True, he occasionally resorts to the visual cliches of found-footage thrillers by presenting events as viewed through Tommy’s vidcamera. And he can’t resist the most tiresome of those cliches, the inevitable scene where someone is abruptly dragged off by an unseen presence to a violent quietus. Still La Scala is able to maintain interest and sustain narrative momentum throughout his fantastical narrative, even while he covers overly familiar territory. In this, he gets immeasurable aid from the sincere performances by his game cast.
Many nonbelievers, and even some devout Christians, may be tempted to snicker whenever “The Remaining” hints at various reasons why its central characters weren’t caught up in the Rapture. (Their disqualifying transgressions include premarital sex, failures of faith, and dancing to hip-hop music. No, seriously.) And as the movie amps up the preaching during its third act, much of its dialogue, speechifying and unabashed proselytizing is too ham-handed by half.
In the midst of this overkill, however, John Pyper-Ferguson earns credit for doing something borderline miraculous. Cast as a clergyman who develops a personal relationship with God only after viewing hell on earth, the actor delivers an impassioned sermon with a truly infectious fervor.

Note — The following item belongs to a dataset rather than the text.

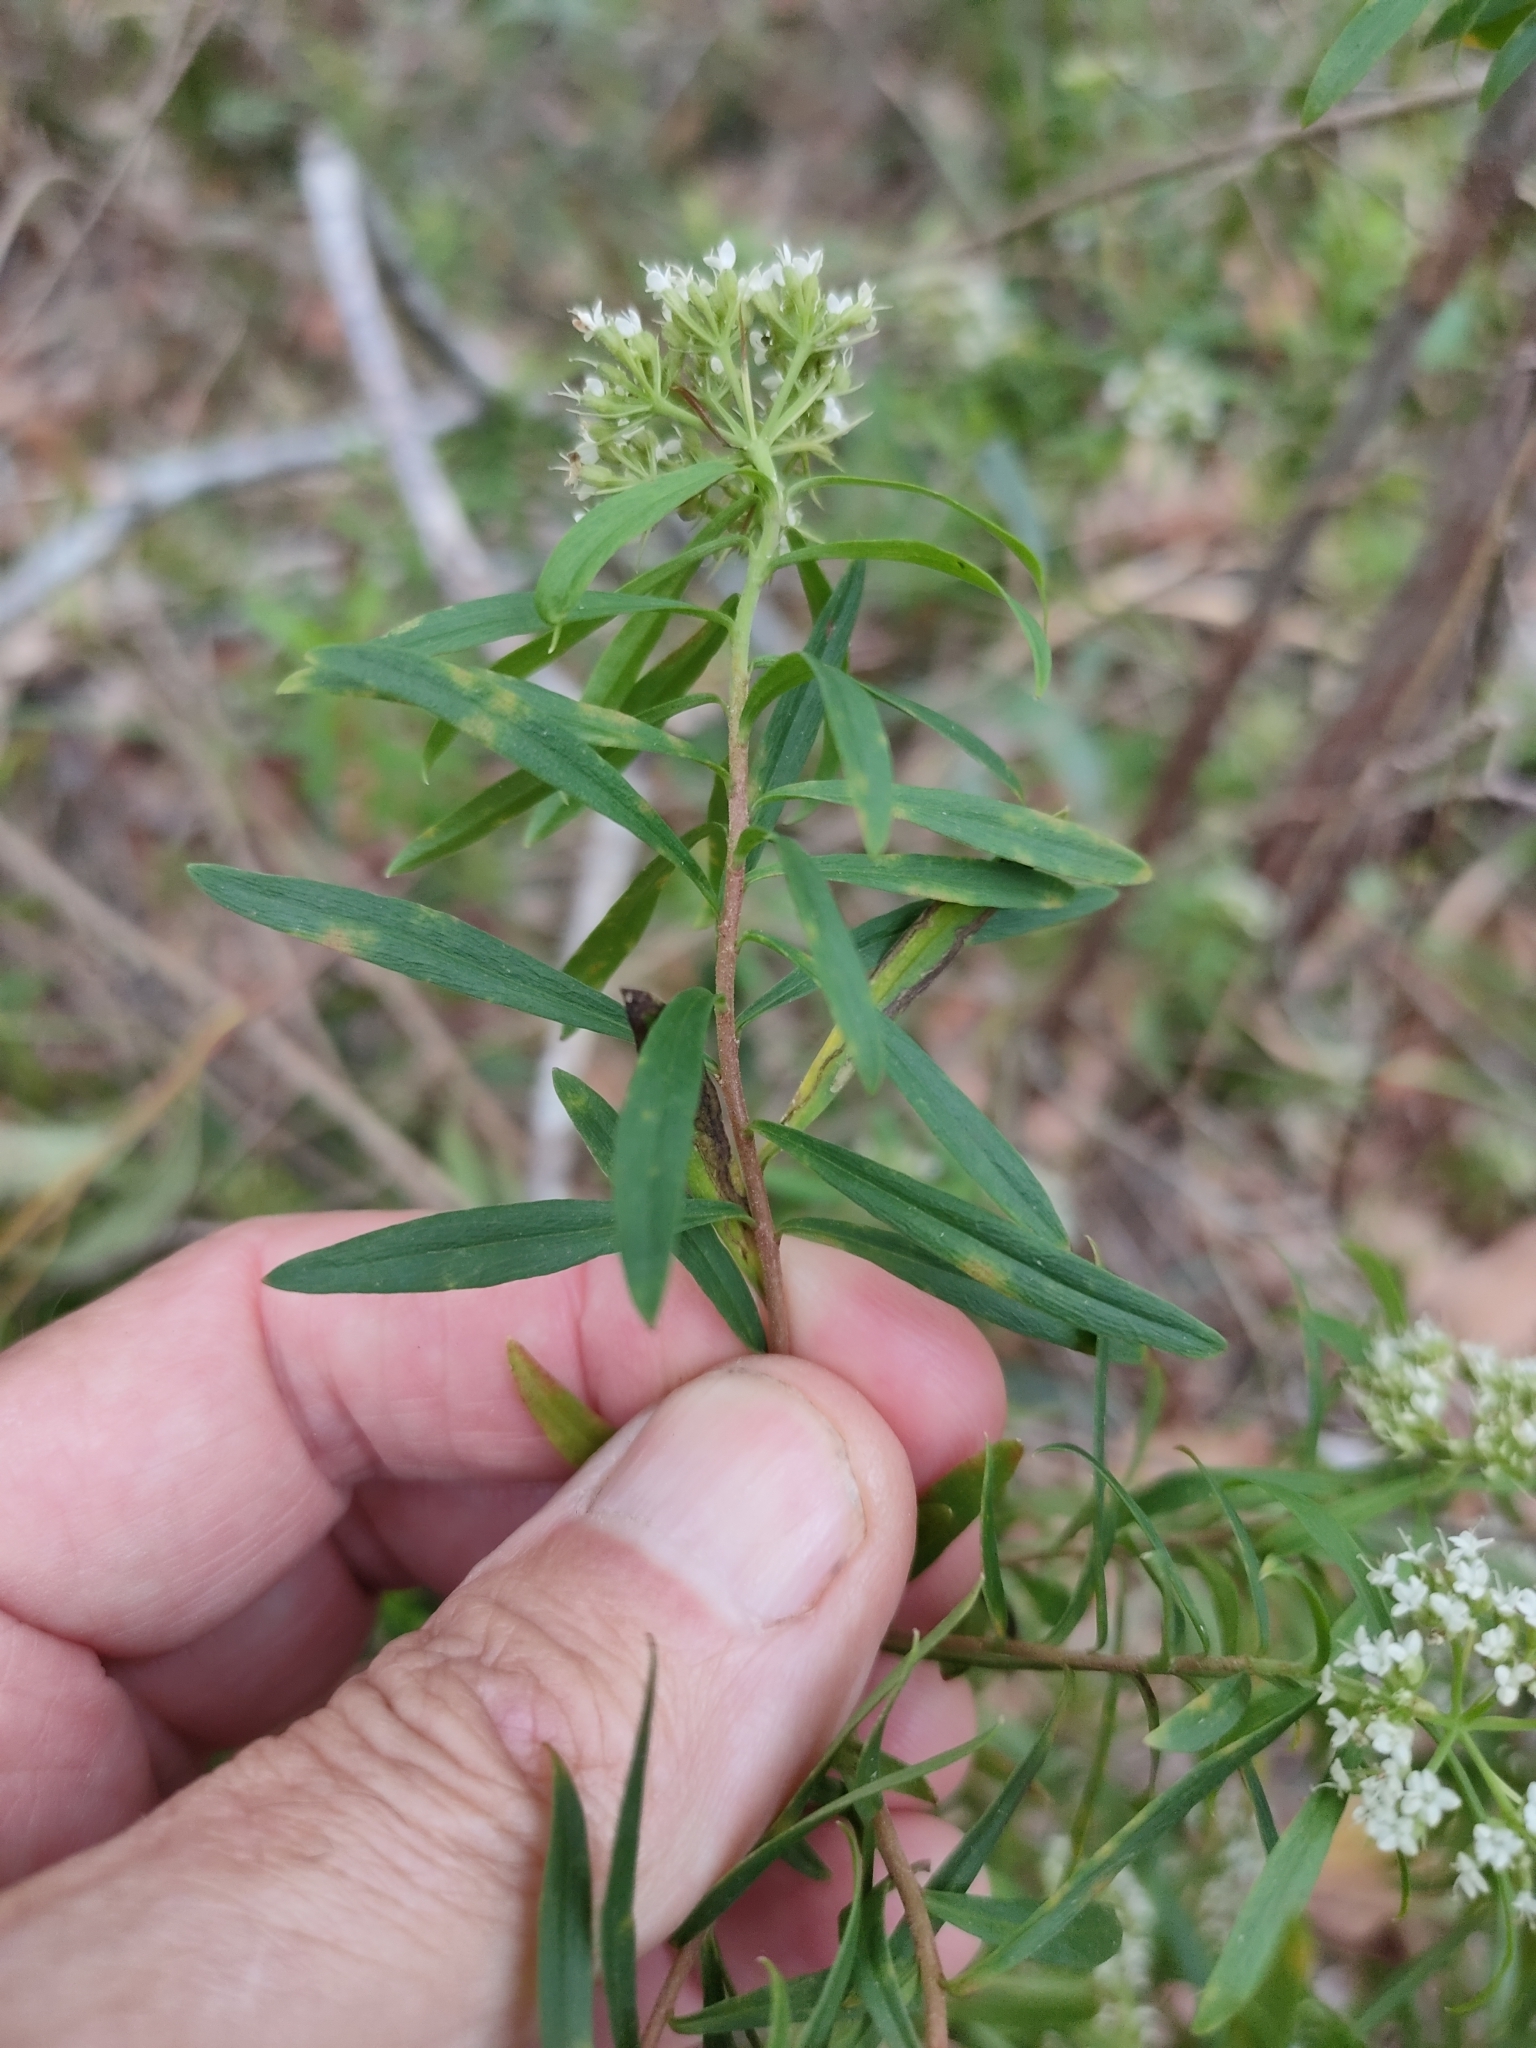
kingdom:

Film Review: 'The Remaining'
Reviewed at Edwards Marq*E Cinema, Houston, Sept. 15, 2014. MPAA Rating: PG-13. Running time: 88 MIN.
Production
A Sony Pictures Entertainment release of a Triumph Films presentation in association with Affirm Films of a Cinematic production in association with Sunrise Pictures and Baron Films. Produced by Brad Luff, Marc Bienstock, Casey La Scala. Executive producer, Peter Schafer.
Crew
Directed by Casey La Scala. Screenplay, La Scala, Chris Dowling, based on a story by La Scala. Camera (color), Doug Emmett; editor, Paul Covington; music, Nathan Whitehead; production designer, Brian Stultz; art director, Brian Baker; stunt coordinator, Peter King; special effects coordinator, William Dawson; sound, Jonathan Gaynor; assistant director, Brian Patrick Moon; casting, Nancy Nayor.
With
Alexa Vega, Shaun Sipos, Johnny Pacar, Italia Ricci, Bryan Dechart, Liz E. Morgan, John Pyper-Ferguson, Kim Pacheco.